If Reilly seems particularly overwhelmed compared to his competition, it's probably because he is. In a coup for the program, Steve Addazio brought newcomers Kevin Rogers (quarterbacks) and Ryan Day (wide receivers/offensive coordinator) into the Temple coaching fold this past spring.
But at the time, Reilly was busy patrolling the outfield for the Owls' baseball team, where he hit .263 with four home runs and 25 RBI in 38 starts as a freshman. He has been playing a frantic game of catch-up ever since.
"A lot of the plays are kind of similar to last year's playbook, but I am still getting back into the football mentality," Reilly said. "It's kind of like being a freshman again, in a way."
Reilly's father, Neil, played professional baseball in the Texas Rangers' system in the '80s before an eye injury forced him into retirement.
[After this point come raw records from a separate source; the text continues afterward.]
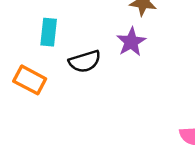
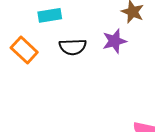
cyan rectangle: (49, 32) -> (50, 15), turned 60

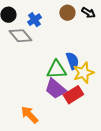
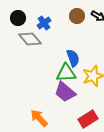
blue semicircle: (72, 61) -> (73, 58), moved
red rectangle: (73, 95) -> (88, 119), moved

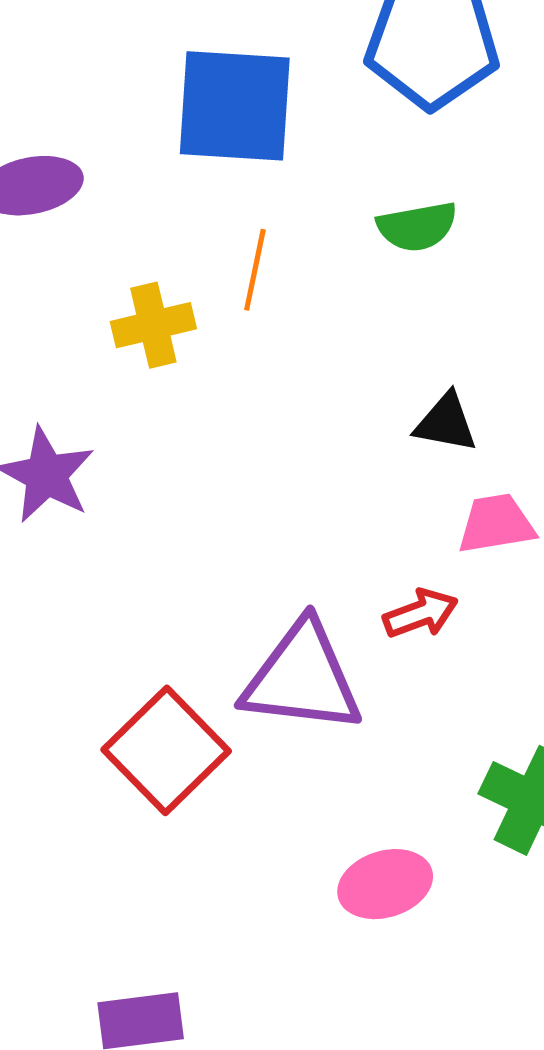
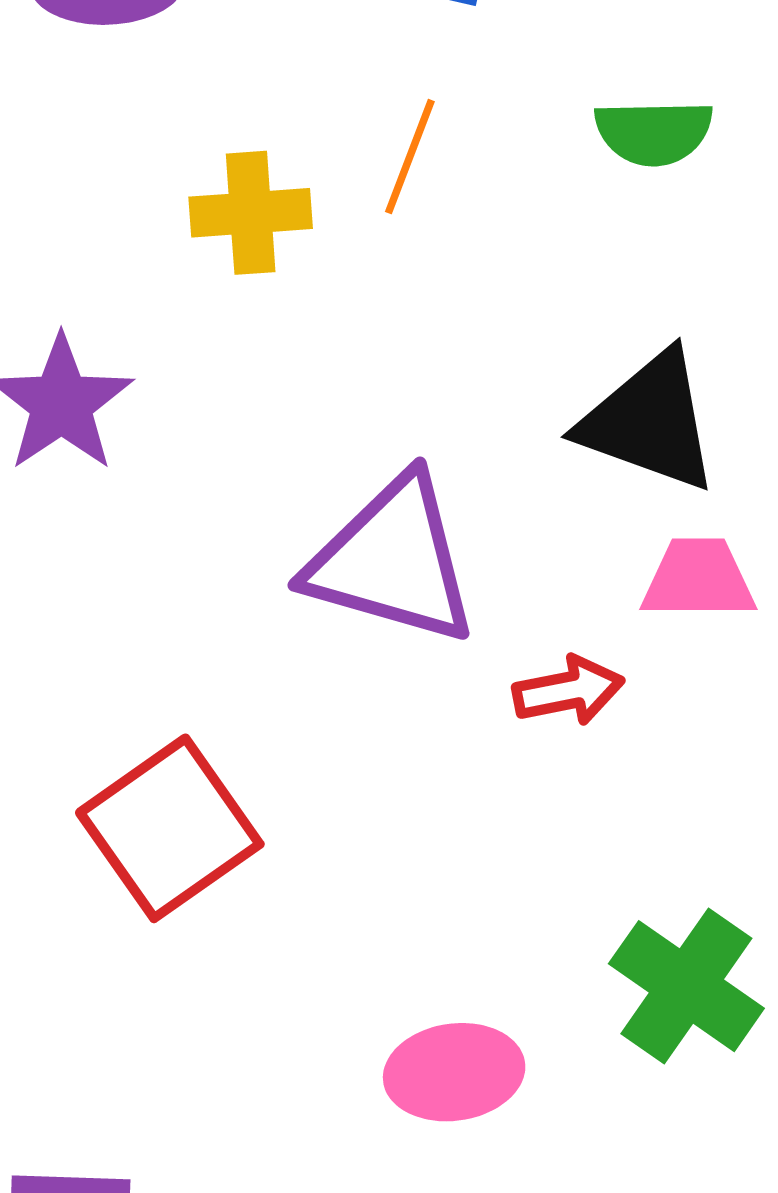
black triangle: (446, 423) -> (649, 422), size x1.6
purple triangle: (302, 678) -> (392, 560), moved

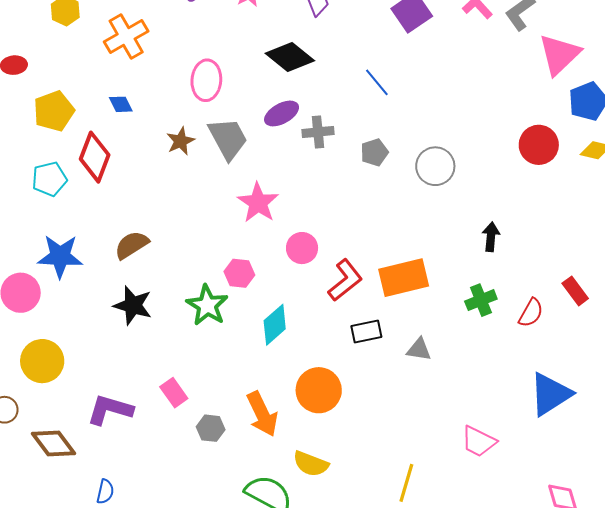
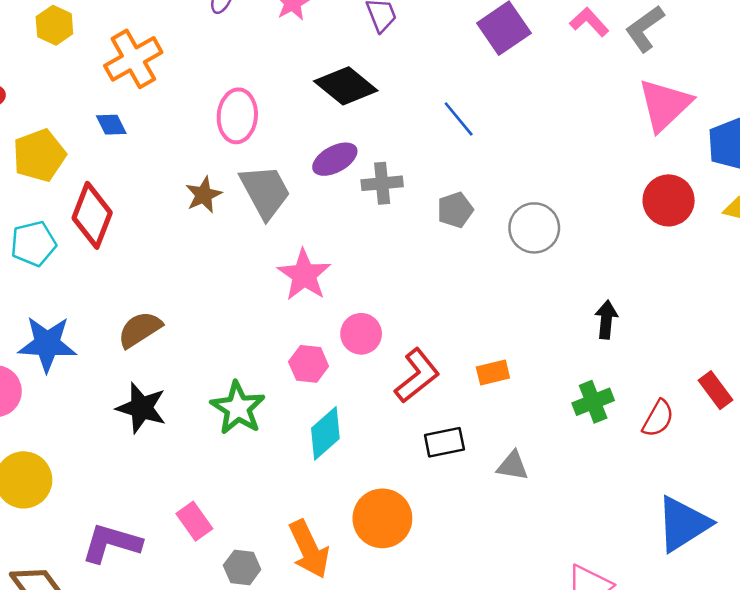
pink triangle: (559, 54) -> (665, 105), moved
blue diamond: (121, 104) -> (111, 125), moved
pink hexagon: (239, 273) -> (309, 364), moved
orange rectangle: (404, 278) -> (493, 373), size x0.5

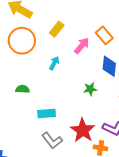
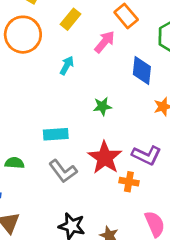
orange rectangle: (104, 35) -> (126, 16), moved
green semicircle: (23, 89) -> (15, 163), moved
green star: (90, 89) -> (102, 106), moved

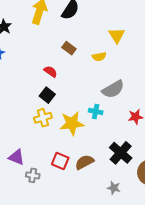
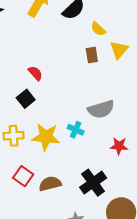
brown rectangle: (69, 48) -> (92, 55), moved, turned 32
yellow semicircle: (99, 57) -> (98, 29), moved, turned 40
yellow cross: (43, 118) -> (14, 136), moved

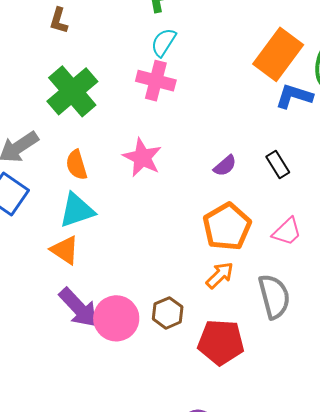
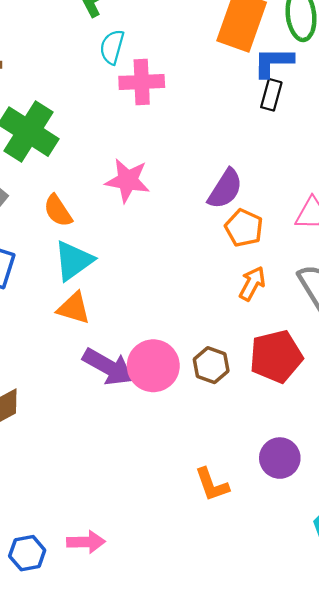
pink cross: (156, 81) -> (142, 82), moved
black rectangle: (278, 165) -> (271, 95), moved, turned 64
purple semicircle: (225, 166) -> (225, 189), moved, size x1.5
orange pentagon: (227, 227) -> (244, 228), size x0.7
brown hexagon: (168, 313) -> (211, 365), moved

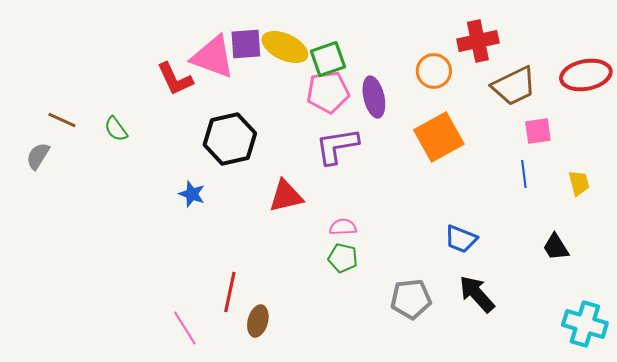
Connor has played baseball all of his life and didn't step on a football field until his sophomore year in high school.
Nevertheless, he was able to get into three games last season after redshirting in 2010 - experiences, he says, that were invaluable to his development. Blessed with a strong arm, Reilly's main focus in this camp, outside of continuing to learn, is working on his mechanics.
"I throw like a baseball player, so I drop the ball," Reilly said. "Coach Rogers and I are working on instead of dropping my arm, bringing it straight back."
When he isn't on the gridiron or on the diamond, Reilly is a proud member of a military family. Shortly after his pro baseball career ended, Neil Reilly joined the Army. Lt. Col. Reilly returned from Afghanistan last September, making it home just in time to see his son's Owls take on Penn State at the Linc.
The senior Reilly is currently stationed in Louisiana. While in combat, he was part of a helicopter task force that flew reconnaissance and security missions throughout Afghanistan. On each mission, the elder Reilly's chopper didn't leave the base without Temple's cherry and white flag attached to its bottom.
"He has always told me to live my dream - to do what I want to do," the younger Connor said when asked if he played baseball because of his father. "He hasn't pushed me in any direction. He just wants me to be successful. But I am able to learn a lot from him since he experienced so much."
Connor moved 13 times when he was growing up before graduating high school in Virginia. He is a self-professed patriot and because of it, last year Addazio gave him the option to run out on the field waving an American flag - a tribute he eagerly carried out before every home game.
"I plan on doing it again unless I'm told otherwise," Connor Reilly said. "I think it's a big honor to do it - and is probably the big reason why I am allowed to."
While baseball is his first love, Connor acknowledges that football has "opened a lot of doors" for him. Between both sports and class, he hasn't left Temple's campus for leisure since he arrived the summer of 2010. Depending on what happens this football season, Connor intends to play baseball come springtime.
"I love football. Being out here on the field is phenomenal," he said. "I'd much rather be doing this right now in the fall, helping out the team. And then in the spring, if Coach Addazio allows it, I'll be on the diamond helping out the baseball team."
With the season opener less than 4 weeks away, one thing he knows he can count on is his father's presence at the Mayor's Cup against Villanova on Aug. 31. Two Reillys, two flags and two sports - just the way he likes it.